Switch every "series" in the material below to "line" and write the material out again with nothing else changed. Leave the pictures out.

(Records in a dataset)
* * * *

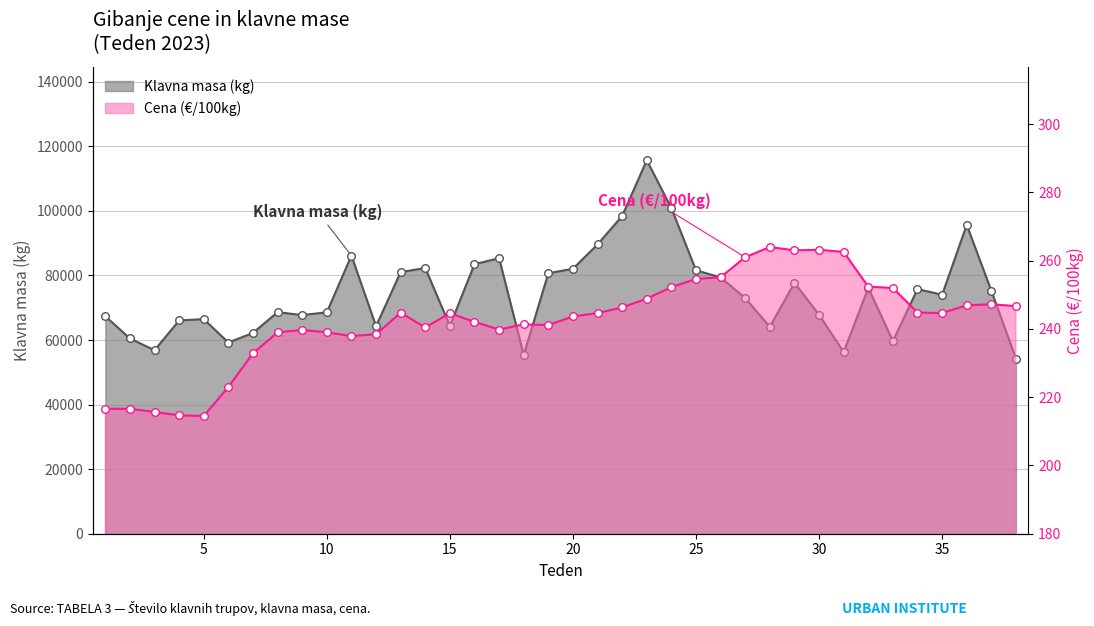

Which series contains the lowest Y value?

Cena (€/100kg)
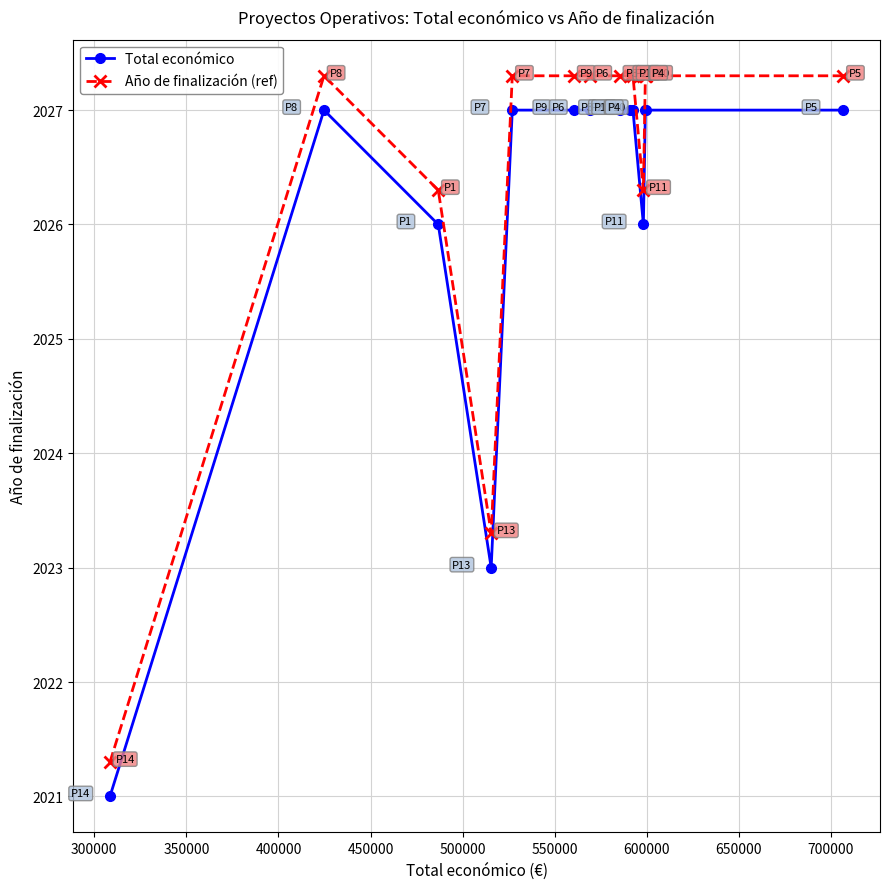

True or false: Total económico and Año de finalización (ref) intersect in this chart.

False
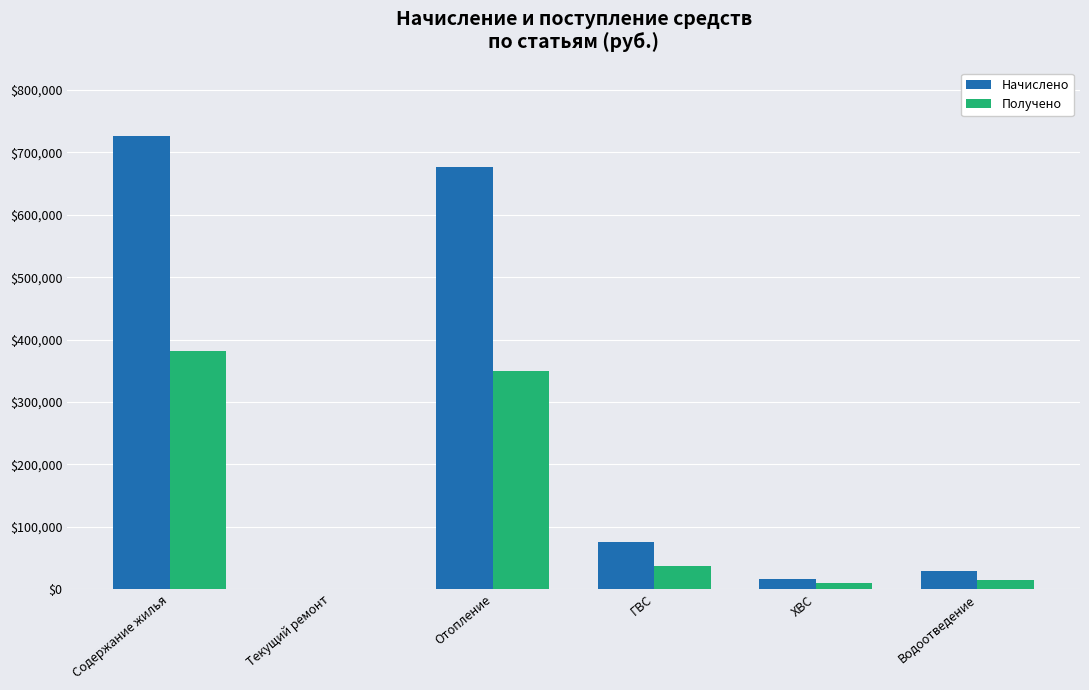

Is it true that Начислено equals 727054.2 at Содержание жилья?

True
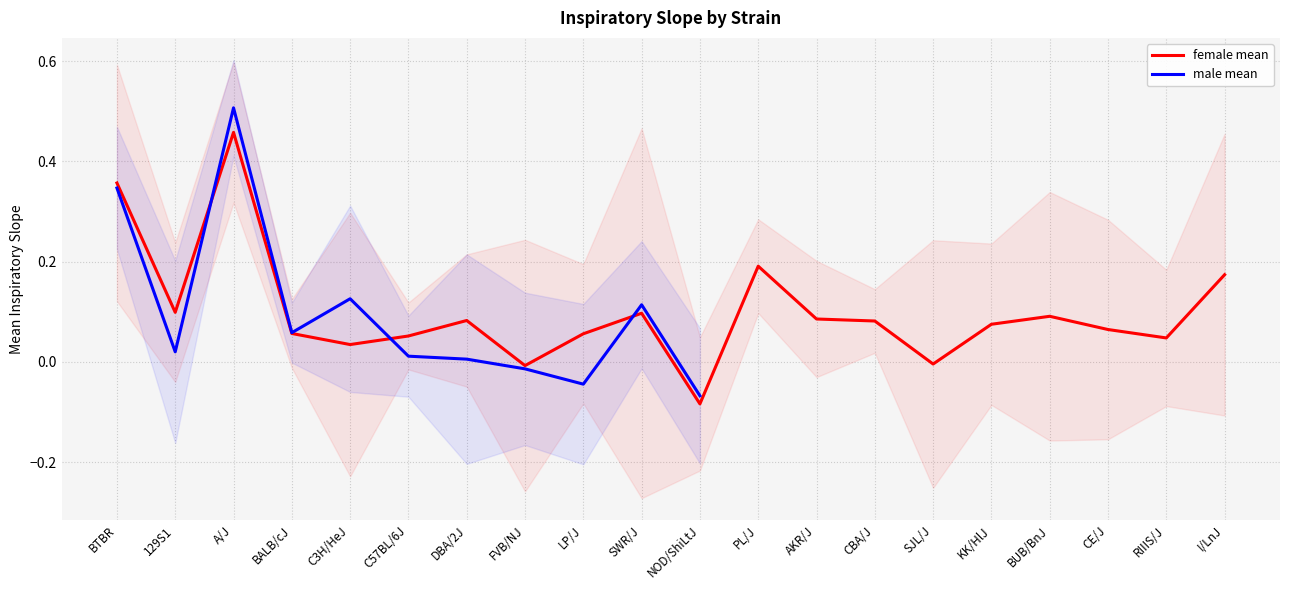

What is the average value of the male mean series?

0.1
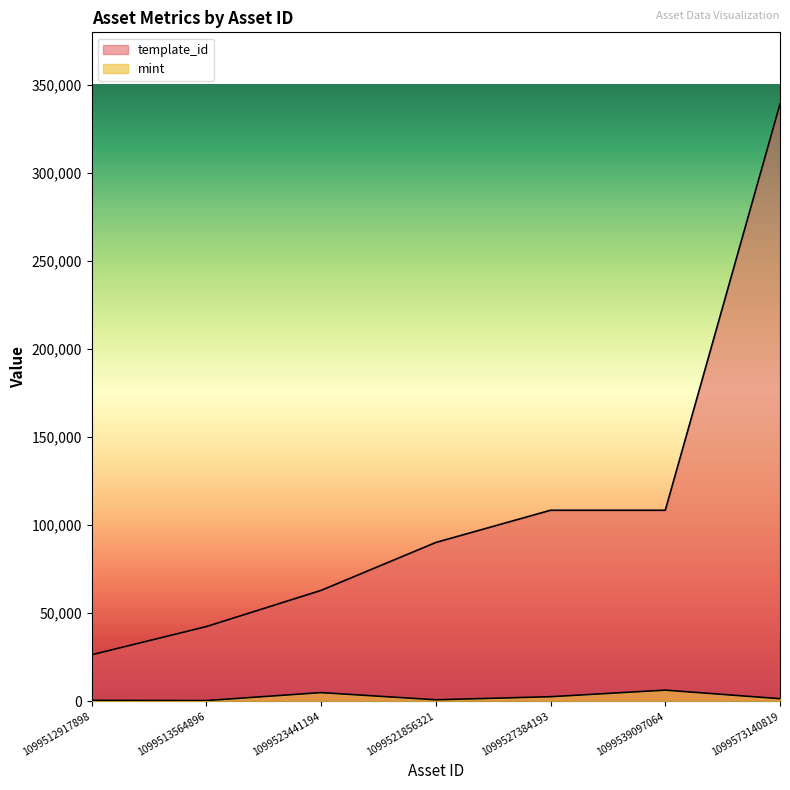

The mint series shows 680 at 1099573140819. True or false?

False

* * * *

# Reply to the task
Which line contains the lowest Y value?

Cena (€/100kg)

True or false: Total económico and Año de finalización (ref) intersect in this chart.

False

Is it true that Начислено equals 727054.2 at Содержание жилья?

True

What is the average value of the male mean line?

0.1

The mint line shows 680 at 1099573140819. True or false?

False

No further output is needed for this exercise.